Dat museum van John Soane is geweldig. Ik heb mijn eigen voornemen opgevolgd en heb er van de week weer een keertje rondgehangen. Ik weet nu al dat ik het nog tenminste tien keer kan bezoeken voordat ik me zal gaan vervelen, maar zelfs dan zijn er waarschijnlijk nog verrassingen te ontdekken.
Hoe geweldig het ook is, het museum is desondanks niet de belangrijkste verdienste van Soane. Die eer valt toe aan de graftempel die hij ontwierp toen zijn geliefde Elize hem ontviel. Dat was in 1805, Soane zelf zou tot 1833 leven. Daarna liet hij zijn huis/museum na aan de Britse staat, op voorwaarde dat er niets zou veranderen.
Het betekent dat het ontwerp voor de graftempel die Soane voor zijn echtgenote maakte, al bijna twee eeuwen op dezelfde plek in eetkamer annex bibliotheek staat. Het is een elegante tempel in de voor Soane karakteristieke classicistische stijl.

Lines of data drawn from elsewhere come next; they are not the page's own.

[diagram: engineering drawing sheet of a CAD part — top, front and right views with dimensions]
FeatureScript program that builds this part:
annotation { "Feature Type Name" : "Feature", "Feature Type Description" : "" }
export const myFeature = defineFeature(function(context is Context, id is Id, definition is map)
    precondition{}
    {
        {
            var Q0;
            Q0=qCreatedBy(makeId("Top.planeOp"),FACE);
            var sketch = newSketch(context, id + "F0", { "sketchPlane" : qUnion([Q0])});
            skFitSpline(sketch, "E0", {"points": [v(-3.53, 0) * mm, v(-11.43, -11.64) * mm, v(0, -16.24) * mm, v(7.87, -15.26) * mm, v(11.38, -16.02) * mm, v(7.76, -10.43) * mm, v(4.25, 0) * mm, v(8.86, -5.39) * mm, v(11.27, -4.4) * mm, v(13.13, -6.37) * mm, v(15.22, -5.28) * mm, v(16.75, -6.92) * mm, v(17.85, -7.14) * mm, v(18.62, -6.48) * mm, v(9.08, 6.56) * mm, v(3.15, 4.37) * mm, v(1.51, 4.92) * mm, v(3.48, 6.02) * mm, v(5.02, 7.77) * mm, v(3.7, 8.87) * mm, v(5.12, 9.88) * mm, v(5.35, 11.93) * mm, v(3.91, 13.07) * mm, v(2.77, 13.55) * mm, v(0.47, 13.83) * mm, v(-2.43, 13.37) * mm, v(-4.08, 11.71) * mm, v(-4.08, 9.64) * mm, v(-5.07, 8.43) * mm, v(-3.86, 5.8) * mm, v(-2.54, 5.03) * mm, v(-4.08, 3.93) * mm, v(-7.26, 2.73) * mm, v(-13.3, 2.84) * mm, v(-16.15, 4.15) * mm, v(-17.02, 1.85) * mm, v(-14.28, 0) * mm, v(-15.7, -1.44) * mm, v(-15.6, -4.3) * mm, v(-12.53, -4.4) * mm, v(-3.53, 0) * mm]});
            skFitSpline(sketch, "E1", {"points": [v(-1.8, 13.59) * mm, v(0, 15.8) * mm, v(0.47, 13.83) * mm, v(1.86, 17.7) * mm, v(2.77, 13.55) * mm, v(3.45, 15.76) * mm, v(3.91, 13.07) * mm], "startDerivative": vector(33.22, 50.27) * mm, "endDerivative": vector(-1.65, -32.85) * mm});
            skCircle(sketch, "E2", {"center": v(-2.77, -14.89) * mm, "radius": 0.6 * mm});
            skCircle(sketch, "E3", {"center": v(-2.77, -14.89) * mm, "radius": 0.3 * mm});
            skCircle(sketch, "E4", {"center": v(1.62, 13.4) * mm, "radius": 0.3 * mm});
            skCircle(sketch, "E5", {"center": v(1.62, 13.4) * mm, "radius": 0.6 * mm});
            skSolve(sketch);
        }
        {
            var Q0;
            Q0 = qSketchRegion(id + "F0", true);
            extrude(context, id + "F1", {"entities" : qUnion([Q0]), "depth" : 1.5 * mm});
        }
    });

Bijna een eeuw na het overlijden van Soane werd de architect Giles Gilbert Scott een trustee van het museum. Hij moet dus de tekening van de graftempel hebben zien hangen toen hij in 1925 meedong naar de opdracht om een nieuw ontwerp te maken voor de Britse telefooncel. Scott won met een ontwerp dat is gebaseerd op de tempel die Soane ontwierp.
De K2, zoals de telefooncel van Scott is gaan heten was vermaard, maar Scott ontwierp in de loop der jaren nog diverse andere varianten, waarvan de K6, uit 1935, ontworpen naar aanleiding van het zilveren kroningsjubileum van koning George V, de meest populaire is. De K6 is wat kleiner dan de K2, maar vanwege de variatie van de raampjes in de cel nog eleganter.

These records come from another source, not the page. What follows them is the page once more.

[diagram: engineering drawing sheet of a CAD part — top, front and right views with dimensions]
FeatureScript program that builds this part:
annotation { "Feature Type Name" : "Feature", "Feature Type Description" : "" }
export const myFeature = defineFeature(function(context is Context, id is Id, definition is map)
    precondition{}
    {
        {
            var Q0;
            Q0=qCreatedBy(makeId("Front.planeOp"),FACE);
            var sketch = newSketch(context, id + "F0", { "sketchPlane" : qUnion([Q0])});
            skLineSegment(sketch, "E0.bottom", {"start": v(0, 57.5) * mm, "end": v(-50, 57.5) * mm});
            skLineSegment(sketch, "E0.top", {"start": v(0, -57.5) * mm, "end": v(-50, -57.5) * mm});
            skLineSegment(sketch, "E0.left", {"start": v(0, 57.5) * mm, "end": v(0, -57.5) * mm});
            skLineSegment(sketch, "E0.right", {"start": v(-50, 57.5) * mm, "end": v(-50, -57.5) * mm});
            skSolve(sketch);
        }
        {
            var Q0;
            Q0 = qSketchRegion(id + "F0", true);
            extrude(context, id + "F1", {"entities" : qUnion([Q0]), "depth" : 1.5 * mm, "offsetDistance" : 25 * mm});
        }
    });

Bij een nationale peiling naar ontwerpen waar de Britten trots op waren kwam de Rode Telefooncel als de ‘meest iconische’ uit de bus, ruim voor de dubbeldekker en de Britse Union Jack-vlag. Het was dan ook meer dan terecht dat de Royal Mail de telefooncel onderdeel maakte van een serie van tien postzegels met de favoriete Britse ontwerpen, al hoeft het niemand te verbazen dat de Penguin-pocket mijn favoriet is.
Wat die telefooncellen betreft herinner ik me een zoektocht, samen met Patrick, ruim tien jaar geleden, naar het kerkhof voor afgedankte telefooncellen, ergens langs het spoor tussen Redhill en Croydon, een dagelijkse hoogtepunt op de treinreis tussen London Bridge en Brighton.
We mochten er toen niet rondstruinen, op dat kerkhof. Dat was jammer. Nog steeds zou ik graag een oude cel op de kop tikken om er, in mijn volkstuintje, een kas van te maken. Alleen al van de gedachte om met de oude telefoon te kunnen sproeien, heb ik sinds die tijd veel plezier. Dat plezier is alleen maar groter nu ik weet dat Soane feitelijk de geestelijke vader van deze telefooncel is.